The history of American democracy has nearly always been one of compromise in which legitimate ends to be achieved by legislation are made more palatable and thus more possible by due attention to alleviation of hardship caused by the change. That such provisions in federal statutory law are not thereby unconstitutional and are not constitutionally discriminating under the equal protection clause, see United States v. Maryland Savings-Share Insurance *1144 Corp., 400 U.S. 4, 91 S. Ct. 16, 27 L. Ed. 2d 4. As Mr. Justice Holmes stated in Missouri, Kansas & Texas Ry. Co. v. May, 194 U.S. 267, 269, 24 S. Ct. 638, 639, 48 L.Ed. 971:

"When a state legislature has declared that, in its opinion, policy requires a certain measure, its action should not be disturbed by the courts under the 14th Amendment, unless they can see clearly that there is no fair reason for the law that would not require with equal force its extension to others whom it leaves untouched."

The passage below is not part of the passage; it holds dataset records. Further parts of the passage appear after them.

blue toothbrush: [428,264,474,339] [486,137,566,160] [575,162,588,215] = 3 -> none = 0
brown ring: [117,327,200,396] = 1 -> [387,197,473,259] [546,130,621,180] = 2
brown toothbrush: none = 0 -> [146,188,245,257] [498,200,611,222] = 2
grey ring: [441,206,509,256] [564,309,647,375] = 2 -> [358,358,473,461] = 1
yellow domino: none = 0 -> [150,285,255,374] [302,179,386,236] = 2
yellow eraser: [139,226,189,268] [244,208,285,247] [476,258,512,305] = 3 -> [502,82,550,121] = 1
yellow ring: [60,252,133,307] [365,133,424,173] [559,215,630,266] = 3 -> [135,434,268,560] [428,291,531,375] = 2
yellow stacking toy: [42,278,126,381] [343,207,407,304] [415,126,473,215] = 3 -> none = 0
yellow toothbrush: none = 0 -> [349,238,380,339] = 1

The "fair reason" here may be loss of investment in the off-campus housing jeopardized by the new rule. It may be that at the time there were insufficient University-furnished accommodations and the exception provided an acceptable alternative. It may be that experience with the existing fraternity houses satisfied the University that its objective of creating a community of scholarship was already being achieved in those circumstances. It is not necessary to prove that any one reason exists. It is enough that it may, as so clearly indicated throughout the text of Justice Holmes' opinion, supra. Nor can such a policy be said to be discriminatory because of sex, where there is no showing that similar Greek-letter or societies for females ever existed, or were ever denied permission to establish off-campus residences, or that any of the plaintiffs or the class they represent were so adversely affected. The court knows of no construction of the equal protection clause which requires expansion of a classification which is being phased out under a "grandfather clause". If there is, the pleadings and proof show no such basis here.

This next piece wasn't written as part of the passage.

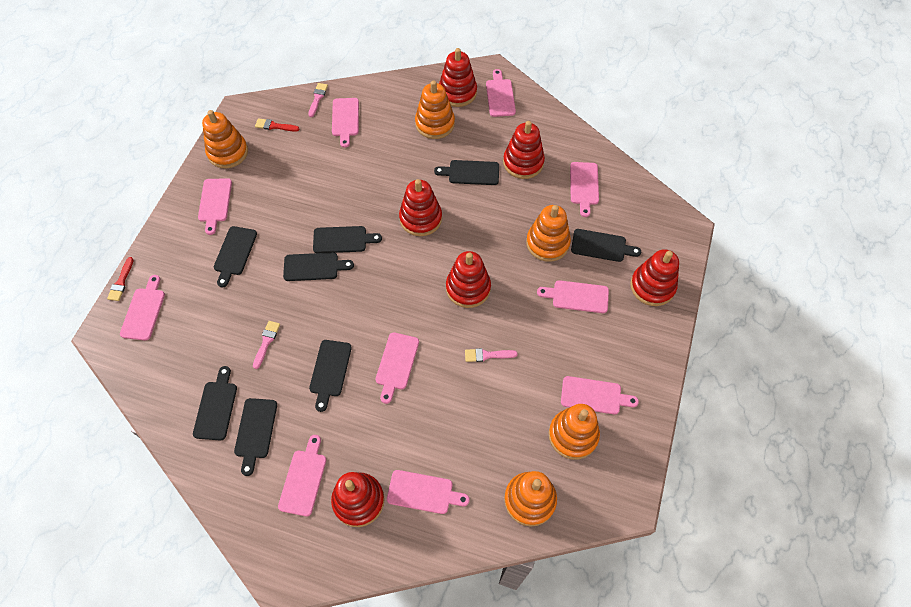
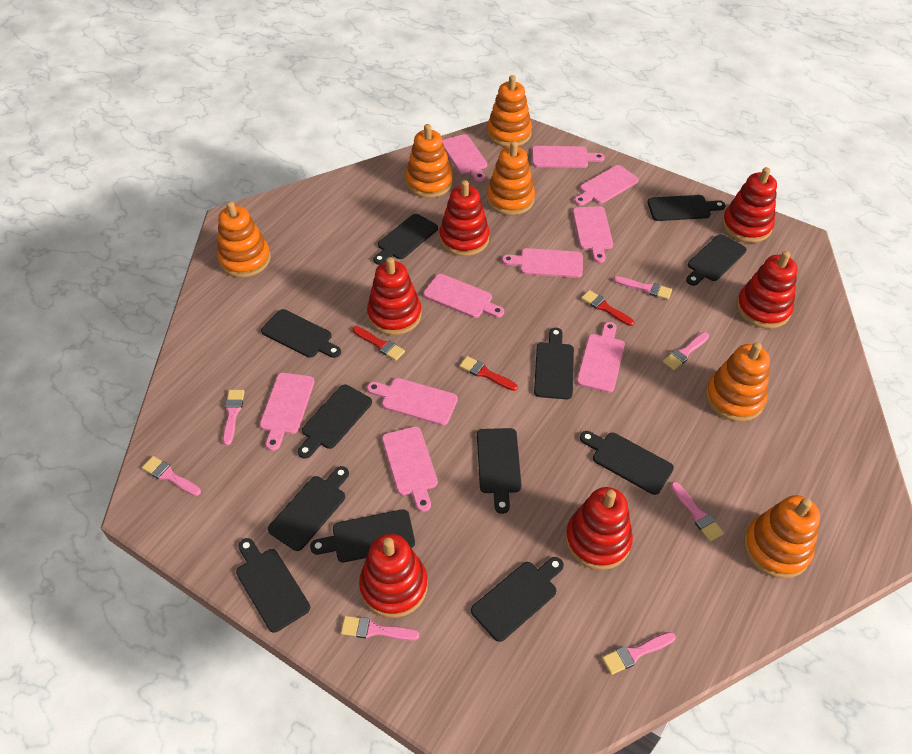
black cutting board: [193,366,237,440] [214,226,257,287] [234,398,277,476] [283,253,354,281] [309,340,352,412] [313,226,382,253] [434,160,499,185] [571,229,641,262] = 8 -> [236,538,310,633] [261,309,341,358] [268,466,349,551] [298,385,372,459] [310,509,415,562] [373,214,438,265] [471,557,564,642] [477,428,522,514] [534,328,574,399] [580,431,674,495] [648,195,726,221] [686,234,747,286] = 12
orange stacking toy: [202,110,248,168] [415,80,455,139] [504,471,557,527] [526,205,571,262] [548,404,600,460] = 5 -> [217,201,271,278] [405,124,453,198] [487,75,532,147] [487,141,535,215] [705,342,770,422] [744,495,820,579] = 6
pink brush: [253,321,280,369] [308,83,328,117] [465,348,518,362] = 3 -> [142,456,201,496] [223,390,245,445] [341,616,419,641] [602,632,676,675] [613,276,672,300] [663,332,709,370] [670,482,724,541] = 7
red brush: [107,257,134,301] [255,118,299,132] = 2 -> [353,326,405,361] [459,356,518,391] [581,290,634,326] = 3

Finally, plaintiffs have objected to the submission to the court subsequent to the hearing in Marquette of a copy of the defendants' brief in Pratz and accompanying summary of affidavits. To the extent that defendants seek to incorporate the general factual allegations of those affidavits as substantive proof to be considered in connection with this case, the objection is well taken. As showing and explaining the background in the Pratz case itself, and thus throwing light upon its meaning, such material is, however, appropriate and of academic interest.

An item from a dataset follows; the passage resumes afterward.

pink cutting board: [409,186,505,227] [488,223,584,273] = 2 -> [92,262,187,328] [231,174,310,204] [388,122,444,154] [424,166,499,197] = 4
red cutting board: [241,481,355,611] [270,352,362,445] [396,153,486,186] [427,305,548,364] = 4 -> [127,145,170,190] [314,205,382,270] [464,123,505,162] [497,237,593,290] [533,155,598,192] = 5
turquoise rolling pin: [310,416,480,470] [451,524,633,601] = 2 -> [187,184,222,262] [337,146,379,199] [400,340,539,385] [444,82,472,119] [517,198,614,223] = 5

Therefore, on the basis of the foregoing reasons, it is the opinion of the court that defendants' motion for summary judgment should be and the same is hereby granted.

It is so ordered.


[1] Michigan Constitution of 1963 Art. VIII, §§ 4 and 6.

[2] Michigan Constitution of 1963 Art. VIII, § 6.

[3] Paragraph 2 of affidavit of Allan Niemi, Ph.D., Vice President for Student Affairs.

[4] F.R.C.P. 56(c) provides in part:

"The (summary) judgment sought shall be rendered forthwith if the pleadings, depositions, answers to interrogatories, and admissions on file, together with the affidavits, if any, show that there is no genuine issue as to any material fact and that the moving party is entitled to a judgment as a matter of law."

[5] F.R.C.P. 56(c) provides in part:

"When a motion for summary judgment is made and supported as provided in this rule, an adverse party may not rest upon the mere allegations or denials of his pleading, but his response, by affidavits or as other provided in this rule, must set forth specific facts showing that there is a genuine issue for trial."